Chalk In Physical Fitness
You’ve likely seen Olympic weightlifters using chalk on their hands before lifts to reduce perspiration, as well as other strength-intensive sports such as gymnastics and rock climbing. Even in the “barest” and most simple of these sports, such as Olympic style lifting or free-scale rock climbing, chalk is used. As stated previously, the chalk does not enhance strength at all so much as allow you to lift to your maximum strength and ability. To speak from my own experience, my maximum deadlift is 350 pounds with chalk, but only 325 pounds without—a discrepancy that can only be attributed to sweaty palms weakening my hands.
I also find that chalk helps with stability in pressing lifts such as the bench press and over head press: it allows you to grip harder, causing increased muscle flexion and thus increased muscular force through the principle of “proprioceptive muscular tension“.

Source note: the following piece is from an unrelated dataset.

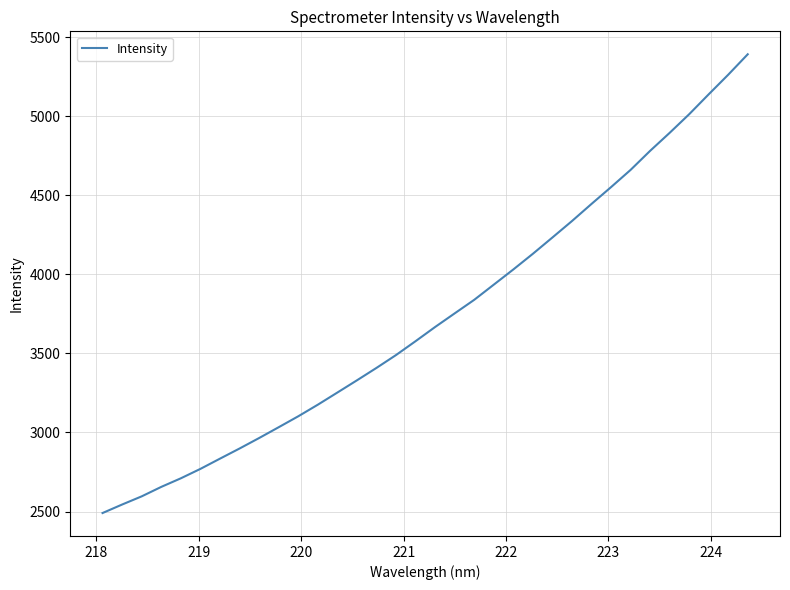

Is this an area chart (filled region under the line)?

No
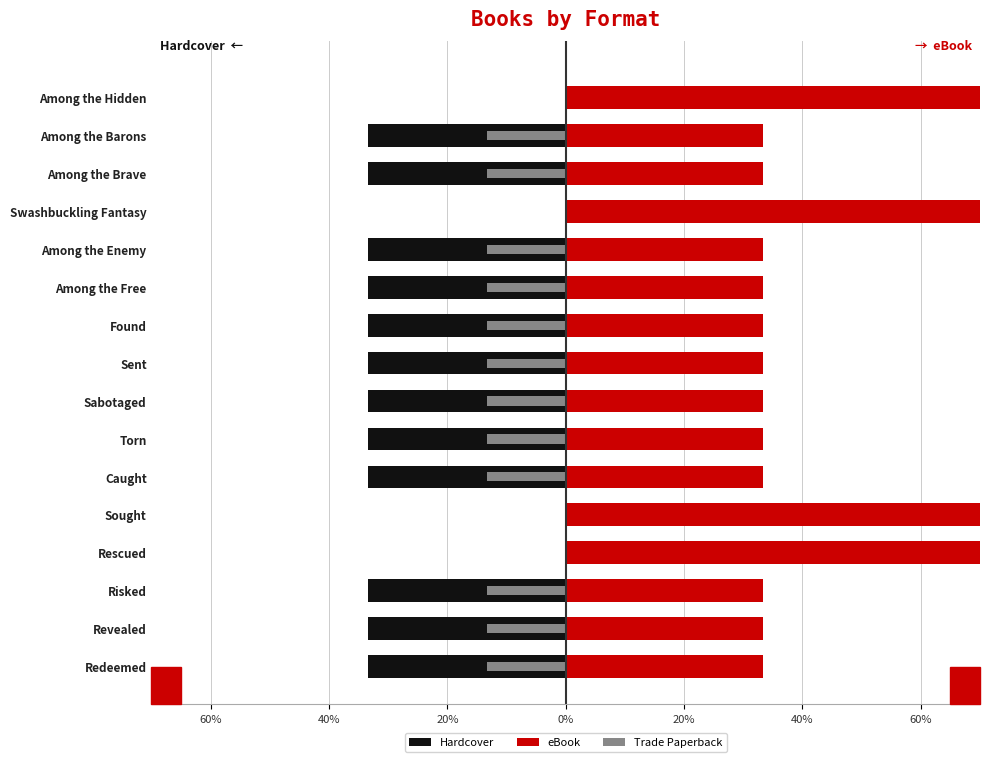

Count the number of categories in the chart.

16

I’ll even bring a bottle of chalk along when helping friends move furniture, as it gives me a better grip on uneven heavy objects.
Of course, the usefulness of chalk is only compounded in ring gymnastics, rock climbing, and other sports that involve a risk of dying should you lose your grip (or should I say a higher risk of dying than olympic lifting, as all of the sports listed can give truly grotesque injuries).
How To Get Chalk
It’s about now that you probably want to obtain some chalk for your own purposes, and are thus asking how to get it. Specifically made weightlifter’s or gymnasts chalk can be purchased from sporting goods stores and websites, in both powdered and block form.

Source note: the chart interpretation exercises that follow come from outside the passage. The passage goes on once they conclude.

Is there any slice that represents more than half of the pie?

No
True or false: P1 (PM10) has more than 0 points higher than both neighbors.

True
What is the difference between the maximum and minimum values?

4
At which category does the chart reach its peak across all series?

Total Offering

But, if you’re a stingy son of a bitch like myself—and really, if you’re reading this website, or similar websites, there’s no reason that you shouldn’t be—then there’s a much easier way to get usable chalk: grind it yourself.
The first step is to go to a nearby dollar store—or the equivalent in whatever country you live in—and buy a pack of white blackboard chalk (for obvious reasons, buying multicolored sidewalk chalk is not advised). This is exactly the sort of cheap, crumbly chalk that you hated to use in elementary school, but for weightlifting purposes is in some ways preferable to a higher quality stick.
Once obtained, you have to grind it. If you’re high agency or mildly autistic like myself, then you already own a mortar and pestle.
If not, then grab a hammer, a heavy ashtray, a big rock, or something similar, and grind the chalk into a fine powder. Feel free to put on a movie or a podcast as you do this-that’s how I write most of my articles.
There should be no large chunks in it, and when it’s done, put it inside some sort of container. I personally put it inside a plastic water bottle, which allows me to parcel it out in controlled portions without spilling
And with that, you’re done. Just an hour or two of work, and you’ll already have increased the amount of weight you’ll be able to lift and the dexterity of your hands.